ESA astronaut Alexander Gerst modeling the snazzy spacesuit undergarment while getting dressed for a spacewalk in 2014. New materials will help future astronauts keep the inside of their spacesuits clean. 

Image Credit: ESA/NASA

Washing your clothes is a pretty mundane chore, but it can be easily accomplished on Earth using detergent and a washing machine. And while hanging your clothes outside to dry can result in the best smells, keeping your space suit clean 384,400 kilometers (238,855 miles) away from the nearest washing machine – or even water – is a whole other ball game.

With astronauts gearing up for a return to the Moon possibly as soon as 2025 with the planned Artemis mission, scientists are looking into the best fabrics to help astronauts not just survive the harsh conditions on the surface of the Moon but also keep their new spacesuits clean on the inside.


These conditions include exposure to temperature extremes, space radiation, and highly abrasive dust. This dust is a big problem as it caused the seals of the Apollo spacesuits to become full of it within just a few hours outside, and the Artemis team hopes to spend around 2,500 hours on the Moon’s surface in the future. Anyone who has gotten sand in their swimsuit on the beach can guess how abrasive a spacesuit full of dust would be. 

Another problem is how to prevent microbe growth within the spacesuit itself, especially as the spacesuits may be shared by members of the crew. 

“Think about keeping your underwear clean; it’s an easy enough job on a daily basis, thanks to detergent, washing machines, and dryers. But in habitats on the Moon or beyond, washing spacesuit interiors on a consistent basis may well not be practical," explained European Space Agency (ESA) materials and processes engineer Malgorzata Holynska in a statement

“Spacesuits will most probably be shared between different astronauts, and stored for long periods between use, potentially in favourable conditions for microorganisms. [W]e needed to find alternative solutions to avoid microbial growth.”

Violacein-producing Massilia bacteria growing on a petri plate.
Antimicrobial substances, such as violacein pigment grown from microbes could help keep materials clean inside spacesuits.
Image Credit: Mroghair/Wikimedia Commons/Creative Commons Attribution-Share Alike 4.0 International

ESA is working on assessing suitable novel textiles for the new spacesuits that didn't exist back in the Apollo era. One of the projects, the Austrian-led Biocidal Advanced Coating Technology for Reducing Microbial Activity (BACTeRMA) is looking into ways to help prevent microbes from growing within the inner linings of the suits, essentially the astronauts' "underwear". 

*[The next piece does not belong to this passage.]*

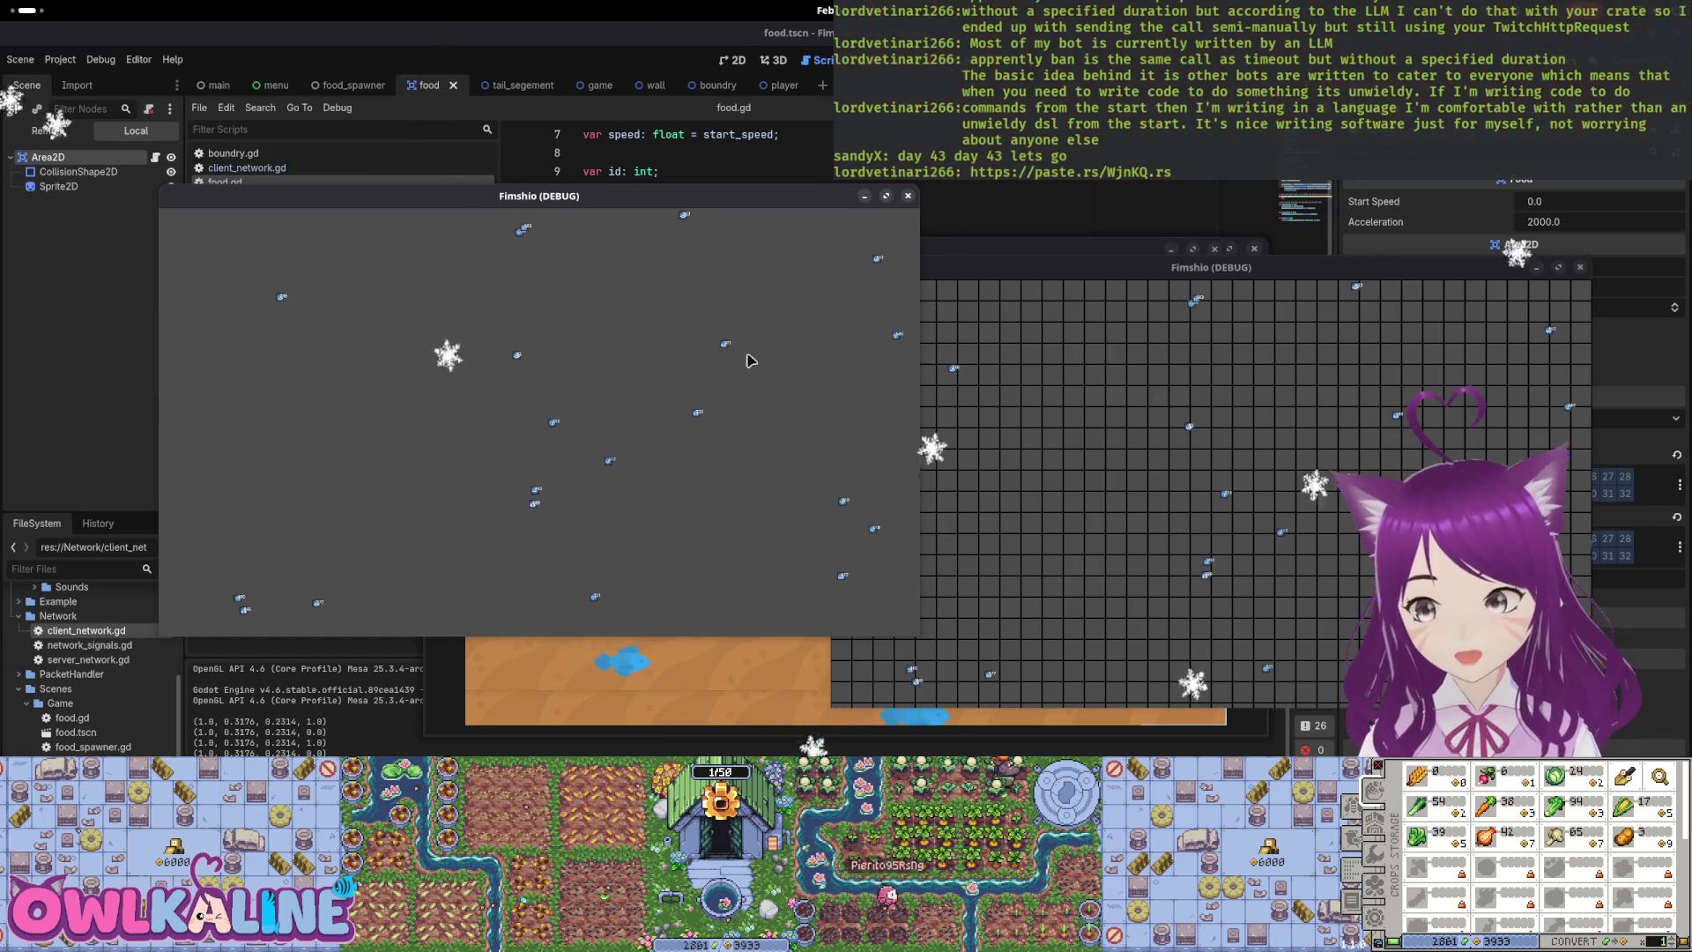
# Bring the second Fimshio window forward and stop the test run with F8
pyautogui.click(1013, 397)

To do this they’ve taken a "fight fire with fire" approach and are looking at so-called “secondary metabolites”. These are compounds produced by microbes that contain antibiotic properties and help protect the microbes against different environmental conditions. Well-known anti-microbial materials like silver and copper would likely tarnish over time and may not be comfortable next to astronauts' skin.

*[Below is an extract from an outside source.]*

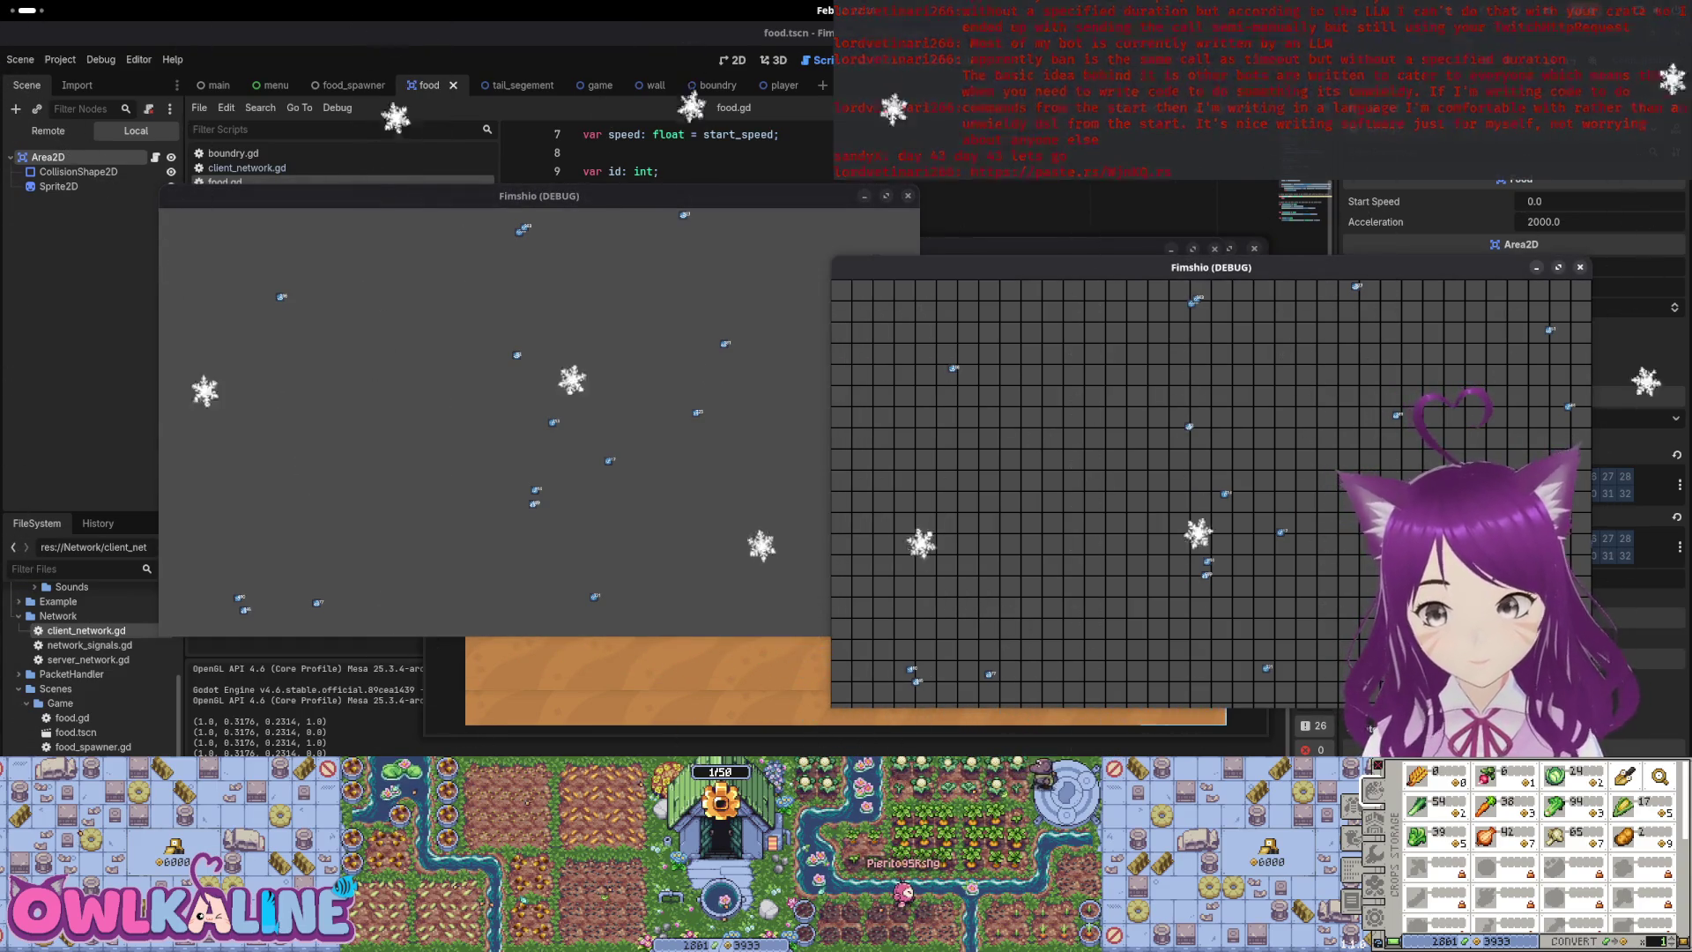
pyautogui.press('F8')
pyautogui.press('super')
pyautogui.press('super')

The team created materials with different properties from these secondary metabolites, experimenting with processing techniques such as dying fabrics with these bacterial metabolites. The success of these anti-microbial textiles, though vital for spacesuits, may have broader applications in the future.

“The findings of PExTex and BACTeRMA lay the foundation for future developments in the areas of antimicrobial treatments and the integration of smart textile technologies,” Gernot Grömer, director of the Austrian Space Forum, said.


“Additionally, these projects could have broader implications for the textile industry, by demonstrating the feasibility and importance of developing innovative textiles with specialized properties.”

You could say, one small step for space underwear, one giant leap for smart textiles technology.